It’s Friday night at Kruti Dance Academy, a brightly painted studio in Norcross’s Global Mall. Work-weary parents watch, smiling, through a long window as their sons bounce and shimmy to Bollywood beats. Yes, it takes the hip-hop-esque moves popularized by Hindi cinema to bring in the boys. But it was the more traditional dance form of Bharat Natyam that recently brought Kruti national attention.
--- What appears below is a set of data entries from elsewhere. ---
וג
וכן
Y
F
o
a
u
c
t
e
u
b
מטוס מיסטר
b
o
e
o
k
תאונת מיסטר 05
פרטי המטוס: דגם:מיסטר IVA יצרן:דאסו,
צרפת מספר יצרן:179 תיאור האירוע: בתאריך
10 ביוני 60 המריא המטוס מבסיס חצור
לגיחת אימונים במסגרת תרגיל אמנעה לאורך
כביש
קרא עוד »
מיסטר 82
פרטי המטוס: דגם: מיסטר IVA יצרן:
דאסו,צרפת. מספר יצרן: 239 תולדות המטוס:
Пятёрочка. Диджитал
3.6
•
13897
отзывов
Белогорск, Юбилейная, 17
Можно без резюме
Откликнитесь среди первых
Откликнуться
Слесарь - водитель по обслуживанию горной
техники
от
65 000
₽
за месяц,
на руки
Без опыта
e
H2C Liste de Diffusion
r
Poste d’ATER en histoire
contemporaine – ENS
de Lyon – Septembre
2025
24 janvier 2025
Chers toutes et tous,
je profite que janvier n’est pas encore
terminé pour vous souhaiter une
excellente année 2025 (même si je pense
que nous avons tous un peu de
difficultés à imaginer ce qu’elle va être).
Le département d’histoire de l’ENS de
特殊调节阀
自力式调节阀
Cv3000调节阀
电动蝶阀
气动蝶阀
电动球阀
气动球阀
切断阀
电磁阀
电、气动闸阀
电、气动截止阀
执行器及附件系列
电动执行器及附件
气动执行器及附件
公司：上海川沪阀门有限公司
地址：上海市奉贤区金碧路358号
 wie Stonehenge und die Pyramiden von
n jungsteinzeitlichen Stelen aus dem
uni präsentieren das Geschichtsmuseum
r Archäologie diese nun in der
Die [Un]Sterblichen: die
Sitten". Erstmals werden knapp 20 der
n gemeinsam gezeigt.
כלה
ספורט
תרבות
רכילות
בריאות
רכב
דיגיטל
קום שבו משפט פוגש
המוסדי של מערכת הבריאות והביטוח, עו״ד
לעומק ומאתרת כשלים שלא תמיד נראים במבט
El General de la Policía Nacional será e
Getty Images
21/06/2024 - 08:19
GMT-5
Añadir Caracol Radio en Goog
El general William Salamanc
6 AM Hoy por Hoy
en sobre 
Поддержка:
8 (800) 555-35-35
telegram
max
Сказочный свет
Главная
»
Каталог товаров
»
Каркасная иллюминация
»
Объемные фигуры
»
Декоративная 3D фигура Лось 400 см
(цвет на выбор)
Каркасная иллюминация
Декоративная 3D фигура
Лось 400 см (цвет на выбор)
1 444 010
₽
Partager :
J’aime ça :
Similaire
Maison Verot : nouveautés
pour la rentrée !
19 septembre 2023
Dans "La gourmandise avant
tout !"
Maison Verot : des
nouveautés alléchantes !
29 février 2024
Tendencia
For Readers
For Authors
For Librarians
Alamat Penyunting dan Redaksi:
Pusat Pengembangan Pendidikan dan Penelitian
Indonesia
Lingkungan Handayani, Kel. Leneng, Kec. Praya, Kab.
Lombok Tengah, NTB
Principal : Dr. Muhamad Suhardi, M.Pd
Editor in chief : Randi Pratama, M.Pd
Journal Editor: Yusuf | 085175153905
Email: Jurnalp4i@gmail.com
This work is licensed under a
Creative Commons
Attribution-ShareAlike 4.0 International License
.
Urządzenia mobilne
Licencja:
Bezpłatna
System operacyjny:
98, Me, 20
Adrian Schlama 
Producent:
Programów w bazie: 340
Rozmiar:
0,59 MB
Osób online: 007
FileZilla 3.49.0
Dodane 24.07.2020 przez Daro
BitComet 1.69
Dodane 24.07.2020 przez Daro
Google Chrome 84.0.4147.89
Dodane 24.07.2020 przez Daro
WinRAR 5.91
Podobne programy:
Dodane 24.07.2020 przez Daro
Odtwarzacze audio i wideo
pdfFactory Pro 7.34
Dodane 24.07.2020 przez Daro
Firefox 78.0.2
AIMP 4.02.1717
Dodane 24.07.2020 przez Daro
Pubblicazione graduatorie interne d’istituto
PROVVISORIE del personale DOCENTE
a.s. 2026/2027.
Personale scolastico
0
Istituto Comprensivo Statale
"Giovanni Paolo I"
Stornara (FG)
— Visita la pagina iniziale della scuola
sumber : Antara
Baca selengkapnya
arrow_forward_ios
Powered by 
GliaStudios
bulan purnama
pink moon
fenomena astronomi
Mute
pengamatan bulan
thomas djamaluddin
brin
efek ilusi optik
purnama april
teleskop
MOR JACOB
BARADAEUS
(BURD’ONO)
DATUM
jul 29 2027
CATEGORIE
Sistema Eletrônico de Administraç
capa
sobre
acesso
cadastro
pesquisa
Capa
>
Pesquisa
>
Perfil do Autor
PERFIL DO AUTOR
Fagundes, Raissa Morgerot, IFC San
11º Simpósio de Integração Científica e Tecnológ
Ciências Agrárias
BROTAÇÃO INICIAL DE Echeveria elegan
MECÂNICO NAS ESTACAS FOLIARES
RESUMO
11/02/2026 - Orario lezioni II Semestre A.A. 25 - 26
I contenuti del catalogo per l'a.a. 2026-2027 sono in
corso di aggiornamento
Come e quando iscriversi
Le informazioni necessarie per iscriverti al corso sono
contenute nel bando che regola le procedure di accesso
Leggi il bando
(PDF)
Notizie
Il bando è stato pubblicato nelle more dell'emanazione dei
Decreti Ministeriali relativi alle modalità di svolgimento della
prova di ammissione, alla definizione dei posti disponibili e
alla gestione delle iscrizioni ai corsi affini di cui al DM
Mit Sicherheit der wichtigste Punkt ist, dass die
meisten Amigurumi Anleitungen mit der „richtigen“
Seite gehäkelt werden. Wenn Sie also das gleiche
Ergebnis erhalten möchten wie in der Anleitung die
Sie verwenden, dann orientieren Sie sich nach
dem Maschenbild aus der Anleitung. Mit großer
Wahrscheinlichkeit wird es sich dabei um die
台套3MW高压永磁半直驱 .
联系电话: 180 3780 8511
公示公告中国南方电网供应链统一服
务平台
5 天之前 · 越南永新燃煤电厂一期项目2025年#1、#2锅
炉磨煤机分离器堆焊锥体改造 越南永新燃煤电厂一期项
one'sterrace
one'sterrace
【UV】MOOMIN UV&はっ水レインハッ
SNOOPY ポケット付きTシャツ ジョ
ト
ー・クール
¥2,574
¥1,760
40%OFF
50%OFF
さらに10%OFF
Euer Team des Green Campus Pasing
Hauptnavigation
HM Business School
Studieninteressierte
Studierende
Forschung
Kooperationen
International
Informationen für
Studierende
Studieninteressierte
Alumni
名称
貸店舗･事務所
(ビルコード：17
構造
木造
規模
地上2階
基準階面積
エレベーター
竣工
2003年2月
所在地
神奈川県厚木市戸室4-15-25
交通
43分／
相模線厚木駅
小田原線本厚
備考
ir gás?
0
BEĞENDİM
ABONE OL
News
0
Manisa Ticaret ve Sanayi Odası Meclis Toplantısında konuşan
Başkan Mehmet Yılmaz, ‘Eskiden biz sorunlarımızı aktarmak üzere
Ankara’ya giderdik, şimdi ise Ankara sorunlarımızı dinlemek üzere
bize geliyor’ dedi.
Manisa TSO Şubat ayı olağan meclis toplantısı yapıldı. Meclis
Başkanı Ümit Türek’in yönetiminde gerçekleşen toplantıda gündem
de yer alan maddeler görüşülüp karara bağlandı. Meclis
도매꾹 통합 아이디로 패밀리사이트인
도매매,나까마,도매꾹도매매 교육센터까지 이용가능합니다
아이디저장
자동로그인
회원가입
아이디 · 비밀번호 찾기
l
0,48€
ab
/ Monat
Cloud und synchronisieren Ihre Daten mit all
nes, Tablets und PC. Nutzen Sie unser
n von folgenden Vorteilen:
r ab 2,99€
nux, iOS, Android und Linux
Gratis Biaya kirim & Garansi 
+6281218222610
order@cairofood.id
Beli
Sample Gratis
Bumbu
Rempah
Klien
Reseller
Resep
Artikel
Dina Sheth (left) and daughter Shemoni Parekh
Fifteen years ago, Dina Sheth, a former microbiologist, started the academy in her basement with four students. Today her students number nearly 600, and the buzz hasn’t stopped since a team led by Sheth’s daughter, Shemoni Parekh, performed Bharat Natyam’s laser-precise postures and hastas, or hand gestures, on the latest season of America’s Got Talent. Parekh—a Georgia Tech grad who joined her mother full time as creative director in 2009—choreographed the energetic competition number. Judge Piers Morgan picked the troupe as his Wild Card, and the team of mostly high school girls in Technicolor costumes made it to national television and the final forty-eight acts. “He loved how we were showing America something different, that there’s more to Indian dance than just Bollywood,” says Parekh.
For many Kruti students, the dances have given them insight into the subcontinent culture of their parents or grandparents that they have yet to experience firsthand. “There are quite a few kids who have not been exposed to the [culture] as much who are like, ‘What am I doing here? This all looks very weird to me,’” says Sheth. “But once they get into it, they absolutely love it. It becomes a passion.”
Curious? Kruti stages an elaborate recital every spring at the Cobb Energy Performing Arts Centre.